2025年2月21日、佐賀県主催の『CSO次世代人材養成セミナー~繋がろう!長所も弱音も分かち合おう!~』において、当法人の副代表理事・秋山翔太郎が話題提供者として登壇しました。

秋山自身の学生時代からのNPO活動への取り組みや現場での経験をもとに、組織におけるリーダー継承のプロセス、組織運営における課題と取り組みを紹介しました。その後、テーブルトーク形式で活発な議論が交わされました。

オープニング

佐賀県庁県民協働課の川﨑まり子課長は、講演会冒頭の挨拶で、学生時代からのNPO活動の実績や、現在の佐賀県CSO推進機構での市民活動支援、後進育成への取り組みが高く評価され、県内CSOが気軽にご相談いただける環境が整っていることを紹介されました。

続いて、ファシリテーターを務める公益財団法人佐賀未来創造基金の山本みずほ氏が、CSO次世代人材養成セミナーの意義について説明され、組織のリーダーや事務局長クラスの方々が孤立せず、悩みを共有しながら解決策を模索できる場を作ることの重要性を説かれました。特に、地元に根ざしたCSO間の学び合いを重視し、地域性を活かした密な連携と支援体制の構築を目指していることが明らかにされました。

講演:アルバイトから副代表理事、そして…

秋山の歩みと市民活動との出会い

秋山翔太郎は、佐賀大学在学中、2008年のバイク事故を契機に入院生活を経験し、その中で受講した講義や体験が大きな転機となりました。2009年には放置自転車の再活用を目指す学生環境活動団体「チャリさがさいせい」を立ち上げ、市民活動への第一歩を踏み出しました。

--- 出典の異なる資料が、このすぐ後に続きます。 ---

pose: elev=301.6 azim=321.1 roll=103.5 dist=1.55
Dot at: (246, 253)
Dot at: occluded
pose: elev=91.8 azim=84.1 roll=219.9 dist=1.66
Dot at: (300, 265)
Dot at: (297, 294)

従来の部活動のようなヒエラルキーとは一線を画す、市民活動ならではの柔軟な組織運営に触れてもがく中で、IIHOE [人と組織と地球のための国際研究所]代表者の川北秀人氏から、「組織(Organization)」は本来「内臓(Organ)」と語源を一にするものであり、有機的なつながりをもとにお互いが補い、支え合うものであることを学びました。

この経験が市民活動キャリアの出発点であり、これが市民活動への情熱の原点となりました。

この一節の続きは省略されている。